The complicated family dynamics of the Trump clan, and the Darwinian way in which the children were raised. There’s Ivanka, the lacquered apple of her father’s eye, whom he wanted to serve as his U.N. Ambassador. There’s Don Jr., the overstimulated attack dog with a Hunter Biden fixation. And there’s Eric, who appears to be minding the family business while his siblings have gotten more involved in politics. Could one or more of Trump’s progeny create a political dynasty? Maybe, but their father wants the credit for it.

“All three have a tremendous following,” Trump says. “They have a base…it’s part of my base.”

So who will it be? Eric says he’s focused on family, while Ivanka makes a point of saying that she’s enjoying being out of the Beltway with her “kiddos.” But Don Jr. clearly enjoys the adulation he received on the campaign trail, and seems the most eager to seek higher office.

“I will stay involved, because I think we need someone who’s willing to initiate those tough conversations that a lot of conservatives are perhaps, let’s call it too prude [sic], to ever go there,” he explains.
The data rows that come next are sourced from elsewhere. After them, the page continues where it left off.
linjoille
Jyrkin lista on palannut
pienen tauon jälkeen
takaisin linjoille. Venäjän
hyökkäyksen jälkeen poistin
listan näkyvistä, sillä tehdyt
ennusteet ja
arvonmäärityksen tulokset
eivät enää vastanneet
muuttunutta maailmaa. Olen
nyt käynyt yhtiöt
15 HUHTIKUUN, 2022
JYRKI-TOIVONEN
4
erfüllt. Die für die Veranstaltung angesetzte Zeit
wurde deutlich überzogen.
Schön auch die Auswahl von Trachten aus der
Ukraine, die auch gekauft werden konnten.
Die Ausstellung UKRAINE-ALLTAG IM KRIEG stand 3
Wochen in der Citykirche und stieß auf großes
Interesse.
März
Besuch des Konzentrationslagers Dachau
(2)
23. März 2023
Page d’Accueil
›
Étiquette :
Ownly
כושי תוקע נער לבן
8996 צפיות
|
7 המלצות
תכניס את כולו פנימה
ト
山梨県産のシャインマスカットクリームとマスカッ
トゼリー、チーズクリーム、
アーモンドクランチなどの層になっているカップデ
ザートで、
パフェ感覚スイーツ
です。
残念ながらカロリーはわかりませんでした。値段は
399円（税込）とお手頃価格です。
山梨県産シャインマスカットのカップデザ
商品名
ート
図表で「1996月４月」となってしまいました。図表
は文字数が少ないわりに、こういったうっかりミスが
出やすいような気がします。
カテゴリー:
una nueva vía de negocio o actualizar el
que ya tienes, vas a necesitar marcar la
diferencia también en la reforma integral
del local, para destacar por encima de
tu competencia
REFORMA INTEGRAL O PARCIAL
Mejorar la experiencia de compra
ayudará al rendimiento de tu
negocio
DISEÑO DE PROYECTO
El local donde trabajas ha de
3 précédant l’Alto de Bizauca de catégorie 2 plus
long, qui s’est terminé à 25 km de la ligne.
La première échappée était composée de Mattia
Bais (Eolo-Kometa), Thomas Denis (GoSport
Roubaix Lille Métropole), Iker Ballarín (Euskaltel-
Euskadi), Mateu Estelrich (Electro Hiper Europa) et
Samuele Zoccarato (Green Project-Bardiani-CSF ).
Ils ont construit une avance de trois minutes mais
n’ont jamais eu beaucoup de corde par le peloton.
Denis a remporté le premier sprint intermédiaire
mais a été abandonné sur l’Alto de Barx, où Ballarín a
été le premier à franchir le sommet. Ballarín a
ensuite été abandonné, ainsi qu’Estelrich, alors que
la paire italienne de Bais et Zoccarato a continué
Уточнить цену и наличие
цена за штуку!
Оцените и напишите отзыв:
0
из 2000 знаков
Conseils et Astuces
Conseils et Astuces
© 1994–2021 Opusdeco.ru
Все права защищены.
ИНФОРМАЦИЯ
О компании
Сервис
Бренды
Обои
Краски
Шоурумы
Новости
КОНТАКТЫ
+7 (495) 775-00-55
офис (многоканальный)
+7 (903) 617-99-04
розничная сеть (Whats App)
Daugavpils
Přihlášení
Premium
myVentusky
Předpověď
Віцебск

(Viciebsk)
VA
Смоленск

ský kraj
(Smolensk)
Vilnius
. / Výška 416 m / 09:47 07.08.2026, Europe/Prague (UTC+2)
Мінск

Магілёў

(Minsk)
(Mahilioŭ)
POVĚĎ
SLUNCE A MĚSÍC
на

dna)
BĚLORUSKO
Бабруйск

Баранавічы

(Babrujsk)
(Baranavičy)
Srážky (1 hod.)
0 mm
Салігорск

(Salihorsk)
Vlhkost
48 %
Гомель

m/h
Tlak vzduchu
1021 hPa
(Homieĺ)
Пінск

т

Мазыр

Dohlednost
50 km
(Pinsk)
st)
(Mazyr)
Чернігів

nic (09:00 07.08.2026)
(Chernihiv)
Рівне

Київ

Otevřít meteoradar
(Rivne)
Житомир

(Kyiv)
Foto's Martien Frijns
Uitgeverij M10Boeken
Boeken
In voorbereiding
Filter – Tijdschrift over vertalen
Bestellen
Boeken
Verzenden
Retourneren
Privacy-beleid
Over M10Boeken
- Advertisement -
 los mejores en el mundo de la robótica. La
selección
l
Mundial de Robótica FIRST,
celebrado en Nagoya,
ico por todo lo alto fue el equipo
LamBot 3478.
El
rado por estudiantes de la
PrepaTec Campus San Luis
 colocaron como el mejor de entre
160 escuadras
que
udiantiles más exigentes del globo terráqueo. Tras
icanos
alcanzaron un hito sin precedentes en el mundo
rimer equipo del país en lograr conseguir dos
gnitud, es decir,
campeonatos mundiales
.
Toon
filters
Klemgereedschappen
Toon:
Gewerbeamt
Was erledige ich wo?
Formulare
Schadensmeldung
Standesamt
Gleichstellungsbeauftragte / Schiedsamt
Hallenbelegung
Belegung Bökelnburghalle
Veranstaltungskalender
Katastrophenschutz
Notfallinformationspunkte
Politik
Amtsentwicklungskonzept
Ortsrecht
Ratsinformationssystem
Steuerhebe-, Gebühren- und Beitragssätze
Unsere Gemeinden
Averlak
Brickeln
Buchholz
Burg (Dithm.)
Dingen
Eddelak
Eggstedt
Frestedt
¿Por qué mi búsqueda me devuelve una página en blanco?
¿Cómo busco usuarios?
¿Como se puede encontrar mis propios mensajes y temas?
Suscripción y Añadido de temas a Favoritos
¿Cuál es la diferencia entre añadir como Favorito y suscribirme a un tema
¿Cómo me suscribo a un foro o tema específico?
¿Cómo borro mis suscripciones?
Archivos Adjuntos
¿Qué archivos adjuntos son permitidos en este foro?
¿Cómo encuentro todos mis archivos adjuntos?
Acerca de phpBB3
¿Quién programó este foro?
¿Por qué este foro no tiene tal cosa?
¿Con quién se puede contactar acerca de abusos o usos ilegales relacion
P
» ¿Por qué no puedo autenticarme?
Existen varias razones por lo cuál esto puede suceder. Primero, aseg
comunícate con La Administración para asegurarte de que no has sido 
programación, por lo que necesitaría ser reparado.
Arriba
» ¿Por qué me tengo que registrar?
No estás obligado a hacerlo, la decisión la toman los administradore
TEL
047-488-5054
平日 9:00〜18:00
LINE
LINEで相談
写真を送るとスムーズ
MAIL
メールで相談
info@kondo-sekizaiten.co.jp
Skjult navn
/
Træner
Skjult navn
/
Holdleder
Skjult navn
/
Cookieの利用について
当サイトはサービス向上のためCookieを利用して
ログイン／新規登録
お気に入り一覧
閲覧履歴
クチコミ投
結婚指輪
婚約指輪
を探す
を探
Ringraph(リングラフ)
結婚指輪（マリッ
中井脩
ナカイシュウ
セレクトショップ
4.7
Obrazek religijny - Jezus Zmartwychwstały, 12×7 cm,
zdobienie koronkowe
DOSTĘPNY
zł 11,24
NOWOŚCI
4. On Twitter bans … and thugs 

In the days after the Jan. 6 riot, Trump was kicked off of Twitter, Facebook and other social media sites, depriving him of an important megaphone. And Trump — well, he’s not too happy about losing his tweeting privileges.

“It’s a shame what Twitter did, and what Facebook did,” Trump says. “That’s what they do. These people are thugs. They allow other people to be on who are horrific people. I’m not a horrific person. I have a big voice. I have a voice that had hundreds of millions of people listening.”

Mike Pence would like a print out 

Mike Pence interrupts his interview with Holder to receive an email with congressional draft resolution demanding he invoke the 25th amendment to remove Trump from power.

“Tell Zach to print me out a hard copy for the trip home,” Pence asks an aide while giving a pained smirk.

The former vice president, who only a few days before had to be rushed from a violent mob chanting “hang Mike Pence,” remains a glass-half-full guy.

“I’m always hopeful about America,” Pence says. “I always believe that America’s best days are yet to come.”

What to expect in 2024

Trump doesn’t come out and say he’s running again, but he leaves the door wide open.

“We have a tremendous base,” Trump offers up. “Every poll says I gotta run, I gotta run. But I’ll be making a decision in the not-too-distant future, and stay tuned.”

Eric Trump makes it clear that we haven’t seen the last of the Trump brand of politics.